An even more radical set of questions arises from the visions of some Western and Northern ayahuasqueros, particularly those steeped in evolutionary and ecological biology. Why do so many plants carry psychoactive tryptamines and other chemicals that are capable of producing profound consciousness-transforming perceptions in human beings, opening them up to the deepest mysteries of life and death? On one level this confirms the basic unity of all life on Earth, the oneness of the molecular genetic code. But the usual Darwinian assumption is that nothing evolves by chance—natural selection works to favor those structures and capabilities that are adaptive in some way. So how is it adaptive for plants to produce alkaloids that seemingly serve no other particular function, and yet provide profound healing or insight in the human?

There seems to be some kind of strange symbiosis going on. We know there are many aspects of what has been called "the great symbiosis" between the plants and the animals in the biosphere of Earth. First, there is the constant invisible worldwide exchange of gases: the oxygen breathed out by the plants is nourishment for the animals, and the C02 emitted by the animals is breathed in and converted by the green plants. At the level of fruit-bearing bushes and trees, the symbiosis is more visible: plants produce fruit, which are seed packages. Animals eat the fruit, and the seed kernels inside get propagated some distance away, where they will have more space to grow. So we animals are basically working for the plants, one could say, as seed carriers. But it is a fair and even abundant exchange: most of our nourishment, most of our medicine and healing, all our tonics and extracts for well-being and longevity come from the plant realm.

So with these "plant teachers," as ayahuasqueros call them, there must also be an exchange. We get knowledge, insight, psychic or physical healing from the plant teachers. In exchange, we should give something back. Individuals who have found themselves at this juncture may at first not know how or what to give back. If they then ask the plant teachers, or ask themselves, how do we give back, how do we repay what appears to be a gift of astounding generosity from the plant teachers, the answers are remarkably consistent. They have to do, as one might expect, with practices that reduce our adverse impact on the ecosystems, and with the preservation of wilderness and the essential diversity of life. That's why so many people who have experienced ayahuasca (as well as other psychedelics, other shamanic practices, near-death experiences, or the death of a loved one) become deeply involved in ecological preservation and sustainability projects, as well as in efforts to preserve the culture of indigenous peoples.

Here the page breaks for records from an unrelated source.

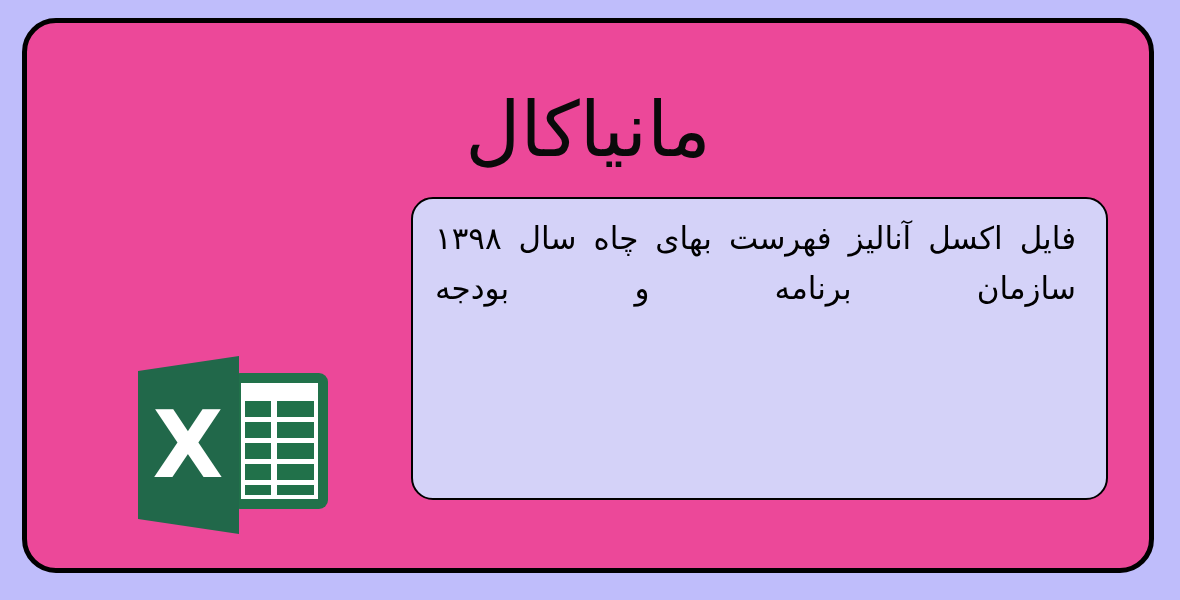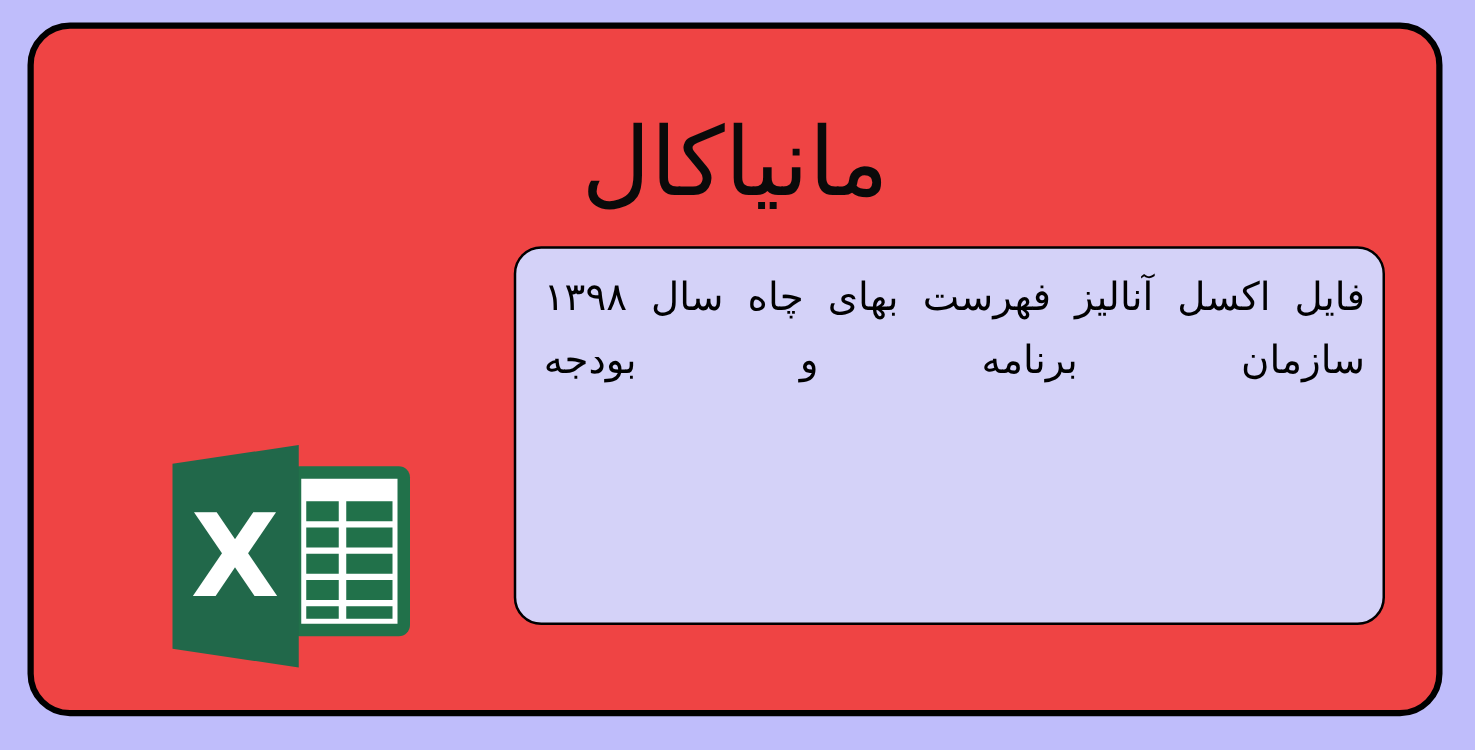--- a/index.html
+++ b/index.html
@@ -19,21 +19,21 @@
   
   #card-frame {
     position: absolute;
     left: 22px;
     top: 18px;
     width: 1132px;
     height: 555px;
     box-sizing: border-box;
     border: 5px solid #000000;
     border-radius: 34px;
-    background: #ef4444;
+    background: #ec4899;
   }
 
   
   #page-title {
     position: absolute;
     left: 0;
     top: 8px;
     width: 100%;
     text-align: center;
     font-size: 76px;
@@ -49,21 +49,21 @@
   #description-panel {
     position: absolute;
     left: 384px;
     top: 174px;
     width: 697px;
     height: 303px;
     box-sizing: border-box;
     border: 2px solid #000000;
     border-radius: 22px;
     background: #d4d2f8;
-    padding: 14px 14px 14px 22px;
+    padding: 14px 30px 14px 22px;
     direction: rtl;
     unicode-bidi: isolate;
   }
   #description-text {
     display: block;
     font-size: 31px;
     line-height: 1.62;
     color: #000000;
     text-align: justify;
     text-align-last: justify;

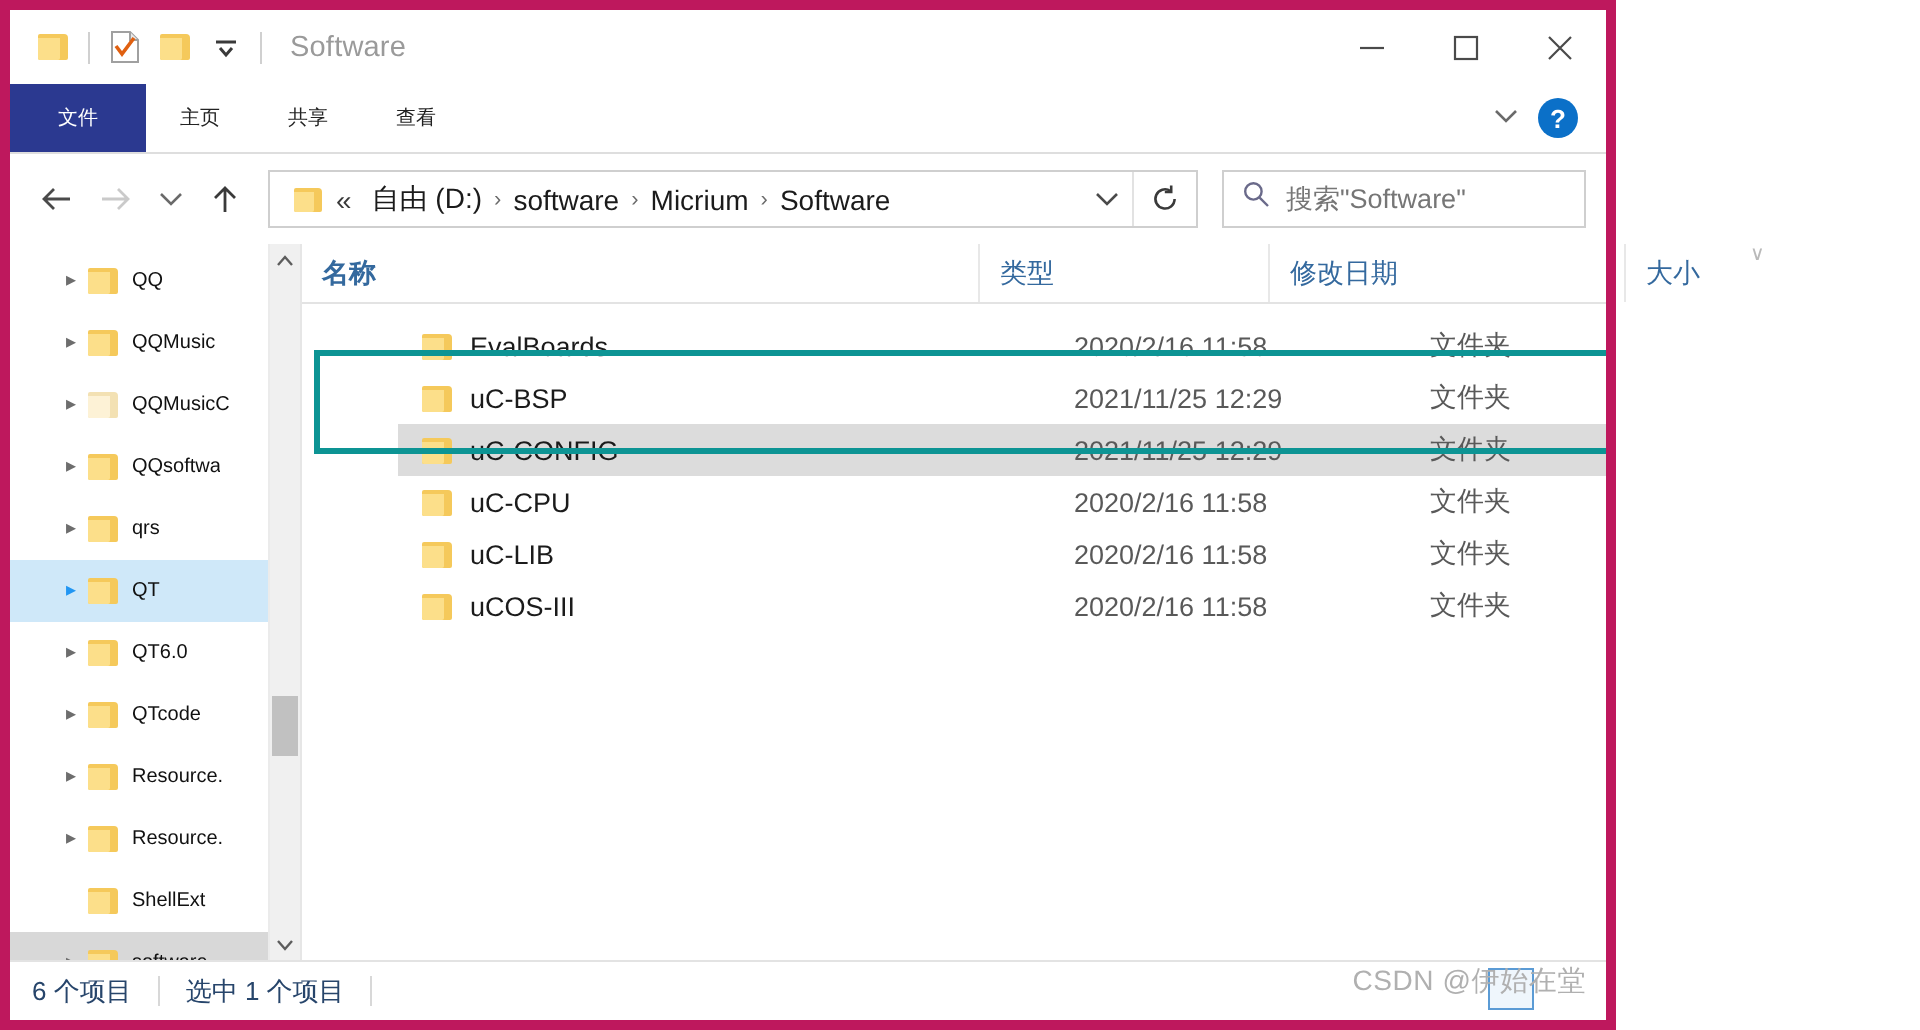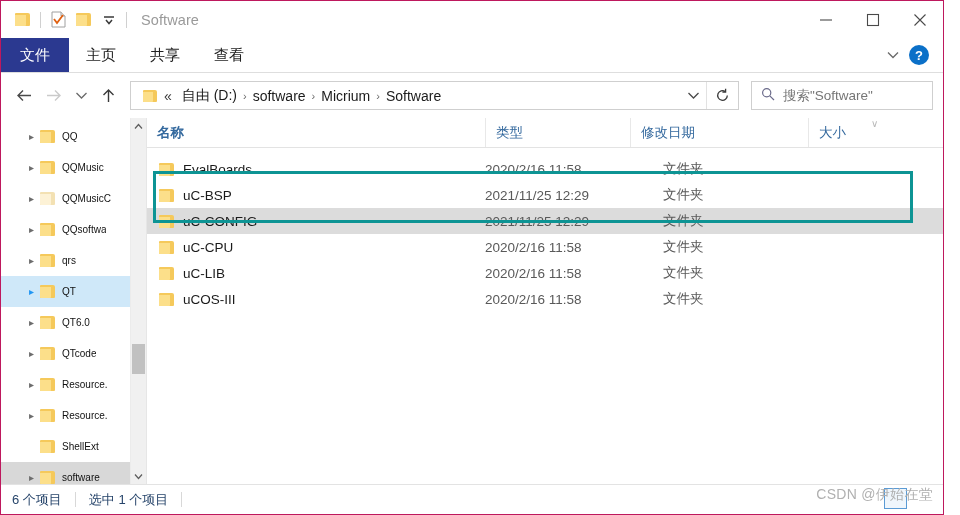--- a/index.html
+++ b/index.html
@@ -8,24 +8,24 @@
     width: 960px;
     height: 515px;
     overflow: hidden;
     background: #ffffff;
     font-family: "Liberation Sans", "DejaVu Sans", sans-serif;
     -webkit-font-smoothing: antialiased;
   }
 
   #window {
     position: relative;
-    width: 944px;
+    width: 808px;
     height: 515px;
     background: #ffffff;
-    border: 1px solid #be185d;
+    border: 5px solid #be185d;
     display: flex;
     flex-direction: column;
   }
 
   
   .titlebar {
     height: 37px;
     display: flex;
     align-items: center;
     background: #ffffff;
@@ -81,21 +81,21 @@
     background: #ffffff;
     display: flex;
     align-items: stretch;
     position: relative;
     flex: 0 0 auto;
   }
   .rtab {
     display: flex;
     align-items: center;
     justify-content: center;
-    font-size: 15px;
+    font-size: 10px;
     color: #222222;
     padding: 0 17px;
     height: 100%;
   }
   .rtab.file {
     background: #2b3990;
     color: #ffffff;
     min-width: 68px;
     padding: 0 16px;
   }
@@ -320,20 +320,21 @@
     flex: 1 1 auto;
     padding-top: 8px;
     position: relative;
     overflow: hidden;
   }
   .row {
     height: 26px;
     display: flex;
     align-items: center;
     padding-left: 12px;
+    margin-left: 48px;
   }
   .row.selected { background: #dcdcdc; }
   .cell {
     font-size: 13.5px;
     color: #1b1b1b;
     white-space: nowrap;
     overflow: hidden;
   }
   .cell-name {
     width: 326px; flex: 0 0 326px;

There may be a profound and mysterious shift occurring in the balance of life on this planet. The dominant and dominating role of the human in relation to the natural world has brought about unparalleled ecological disaster, degradation of habitats, and loss of species. Could be that the profound consciousness-raising and compassion-deepening effects of the visionary plant brews and tinctures are signaling an evolutionary initiative coming from other, nonhuman, intelligences on this planet? Instead of the usual attitude of arrogant and exploitative superiority, those who have experienced ayahuasca and other entheogens are more likely to find themselves humbled and awed by the mysterious powers of nature, and strive to live in a simpler way that minimizes environmental harm and celebrates the astonishing diversity and beauty of life.